As Munoz noted, capacity markets are meant to solve the “missing money” problem, for when the prices for actually generating and selling electricity aren’t high enough to justify building enough power plants to assure future grid reliability. As such, they’ve always had to balance pre-existing market subsidies and distortions, as well as constantly adapt to changes in the technologies that provide these critical services.
But if FERC ends up ordering PJM to effectively ignore the capacity value of gigawatts of state-subsidized resources coming online in the coming years, that could end up seriously distorting its ability to manage this key part of its job, said Mike Jacobs, senior energy analyst for the Union of Concerned Scientists.
“Every year going forward, there’s no motivation or requirement, unless FERC says something, to bridge that, and provide for PJM to have some accommodation to recognize what state laws are doing,” Jacobs said.
And FERC’s push to apply the MOPR to state-subsidized resources is having an impact in other markets. FERC has approved application of a broad MOPR for ISO New England as well as PJM, and will soon consider it for the New York ISO, the Grid Strategies report noted. But the concept’s applications could be far more wide-ranging, eventually applying to regions without mandatory capacity markets, or perhaps to other markets such as energy and ancillary services.
This disconnect also gets to the heart of opponents’ legal objections to FERC’s push for applying the MOPR.
As Munoz-Alvarez put it, “it seems FERC’s approval of a broad MOPR for all state-supported resources ultimately hinges on FERC's ability to argue that such a broad MOPR will be both sufficient and necessary to prevent the exercise of buyer-side market power,” and that “it will not rule out ‘valid’ state-supported resource offers, or those well-grounded on fundamental economic principles.”
But FERC’s definition of well-grounded economic principles doesn’t include a cost for carbon emissions, he said.

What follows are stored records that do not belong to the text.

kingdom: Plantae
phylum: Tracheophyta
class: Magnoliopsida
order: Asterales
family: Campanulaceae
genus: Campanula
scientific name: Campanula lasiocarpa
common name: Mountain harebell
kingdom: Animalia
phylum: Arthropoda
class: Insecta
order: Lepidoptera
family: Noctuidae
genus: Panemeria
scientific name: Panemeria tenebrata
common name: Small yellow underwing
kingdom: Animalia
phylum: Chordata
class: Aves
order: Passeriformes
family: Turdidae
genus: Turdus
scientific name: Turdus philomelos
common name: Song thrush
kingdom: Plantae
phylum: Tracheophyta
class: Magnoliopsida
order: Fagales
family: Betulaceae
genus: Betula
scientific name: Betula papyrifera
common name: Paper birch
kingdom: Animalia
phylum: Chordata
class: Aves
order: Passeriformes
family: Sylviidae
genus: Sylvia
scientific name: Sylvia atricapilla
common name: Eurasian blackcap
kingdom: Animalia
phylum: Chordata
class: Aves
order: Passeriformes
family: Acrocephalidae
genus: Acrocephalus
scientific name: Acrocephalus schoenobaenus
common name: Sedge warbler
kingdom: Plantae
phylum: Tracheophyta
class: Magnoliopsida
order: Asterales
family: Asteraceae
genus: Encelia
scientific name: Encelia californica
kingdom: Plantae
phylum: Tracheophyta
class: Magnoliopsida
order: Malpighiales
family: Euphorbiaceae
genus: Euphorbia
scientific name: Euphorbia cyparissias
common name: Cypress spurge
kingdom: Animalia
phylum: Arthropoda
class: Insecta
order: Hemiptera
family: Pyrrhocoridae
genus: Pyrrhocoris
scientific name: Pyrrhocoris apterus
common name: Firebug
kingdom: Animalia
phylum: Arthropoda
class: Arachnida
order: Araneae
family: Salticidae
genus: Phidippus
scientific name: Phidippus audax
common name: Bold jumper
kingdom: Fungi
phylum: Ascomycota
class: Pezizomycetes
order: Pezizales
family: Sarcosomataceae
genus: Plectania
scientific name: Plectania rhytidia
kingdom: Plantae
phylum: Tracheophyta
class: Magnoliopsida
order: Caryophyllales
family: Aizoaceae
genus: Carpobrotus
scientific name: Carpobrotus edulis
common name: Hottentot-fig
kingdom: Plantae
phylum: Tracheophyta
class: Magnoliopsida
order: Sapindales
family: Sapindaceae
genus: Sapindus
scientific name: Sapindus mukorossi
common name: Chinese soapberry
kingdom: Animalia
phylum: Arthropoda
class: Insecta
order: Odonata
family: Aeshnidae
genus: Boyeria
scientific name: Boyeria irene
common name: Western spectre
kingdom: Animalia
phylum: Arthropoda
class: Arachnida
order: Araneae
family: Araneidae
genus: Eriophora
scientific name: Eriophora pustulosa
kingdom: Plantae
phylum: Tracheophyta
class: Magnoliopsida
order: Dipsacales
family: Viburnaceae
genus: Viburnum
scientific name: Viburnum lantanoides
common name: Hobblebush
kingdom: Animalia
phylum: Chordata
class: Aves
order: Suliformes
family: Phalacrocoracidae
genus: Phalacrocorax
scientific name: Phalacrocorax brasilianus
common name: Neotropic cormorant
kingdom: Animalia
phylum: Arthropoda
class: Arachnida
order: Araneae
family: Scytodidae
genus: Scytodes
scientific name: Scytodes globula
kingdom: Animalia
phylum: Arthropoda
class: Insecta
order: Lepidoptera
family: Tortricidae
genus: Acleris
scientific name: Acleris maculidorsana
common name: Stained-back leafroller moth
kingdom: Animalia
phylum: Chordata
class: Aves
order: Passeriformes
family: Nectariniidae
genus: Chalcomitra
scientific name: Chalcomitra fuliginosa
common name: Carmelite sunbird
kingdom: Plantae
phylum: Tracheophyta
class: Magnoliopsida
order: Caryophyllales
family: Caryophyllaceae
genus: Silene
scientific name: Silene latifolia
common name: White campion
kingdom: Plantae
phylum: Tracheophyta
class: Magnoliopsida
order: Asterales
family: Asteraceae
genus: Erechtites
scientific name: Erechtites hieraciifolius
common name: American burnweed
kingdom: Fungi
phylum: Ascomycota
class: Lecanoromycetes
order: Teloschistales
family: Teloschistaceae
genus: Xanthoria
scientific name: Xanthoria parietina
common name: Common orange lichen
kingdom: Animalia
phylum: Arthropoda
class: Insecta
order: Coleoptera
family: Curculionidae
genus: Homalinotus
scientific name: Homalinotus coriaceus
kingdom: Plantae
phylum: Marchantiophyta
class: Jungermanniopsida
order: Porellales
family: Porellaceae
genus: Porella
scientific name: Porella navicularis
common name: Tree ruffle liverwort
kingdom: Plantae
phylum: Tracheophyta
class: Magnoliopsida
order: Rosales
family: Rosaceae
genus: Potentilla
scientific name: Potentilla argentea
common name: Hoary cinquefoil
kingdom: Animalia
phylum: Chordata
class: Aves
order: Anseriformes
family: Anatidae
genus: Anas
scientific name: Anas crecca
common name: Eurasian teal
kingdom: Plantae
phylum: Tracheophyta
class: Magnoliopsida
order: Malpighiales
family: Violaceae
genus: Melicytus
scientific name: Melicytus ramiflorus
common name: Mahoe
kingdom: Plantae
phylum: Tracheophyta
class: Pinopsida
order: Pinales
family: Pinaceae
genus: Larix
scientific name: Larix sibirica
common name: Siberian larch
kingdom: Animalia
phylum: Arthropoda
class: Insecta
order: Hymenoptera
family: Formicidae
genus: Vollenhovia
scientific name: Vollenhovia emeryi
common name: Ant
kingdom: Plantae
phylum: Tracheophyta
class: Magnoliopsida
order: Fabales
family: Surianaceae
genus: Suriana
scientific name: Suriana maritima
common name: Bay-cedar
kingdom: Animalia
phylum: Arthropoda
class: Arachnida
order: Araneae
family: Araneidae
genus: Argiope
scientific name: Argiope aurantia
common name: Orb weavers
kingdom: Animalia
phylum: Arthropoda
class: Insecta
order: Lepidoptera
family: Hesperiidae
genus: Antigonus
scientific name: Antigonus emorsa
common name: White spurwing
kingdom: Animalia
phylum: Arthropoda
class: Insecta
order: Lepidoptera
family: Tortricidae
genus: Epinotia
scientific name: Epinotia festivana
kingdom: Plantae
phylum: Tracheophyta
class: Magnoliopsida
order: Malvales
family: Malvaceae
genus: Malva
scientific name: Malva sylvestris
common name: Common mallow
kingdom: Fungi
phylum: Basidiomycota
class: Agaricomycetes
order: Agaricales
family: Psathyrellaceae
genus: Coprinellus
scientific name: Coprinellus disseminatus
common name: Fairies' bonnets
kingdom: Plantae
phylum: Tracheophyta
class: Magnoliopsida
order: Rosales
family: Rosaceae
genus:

In this view, the states pushing incentives for carbon-free nuclear or renewable energy could be seen as attempting to “correct a market already distorted by externalities, i.e., the lack of a federal carbon price,” Munoz said. That is to say, as long as FERC’s mandate from Congress doesn’t include carbon emissions, its view of what’s valuable may be fundamentally divergent from the states in question.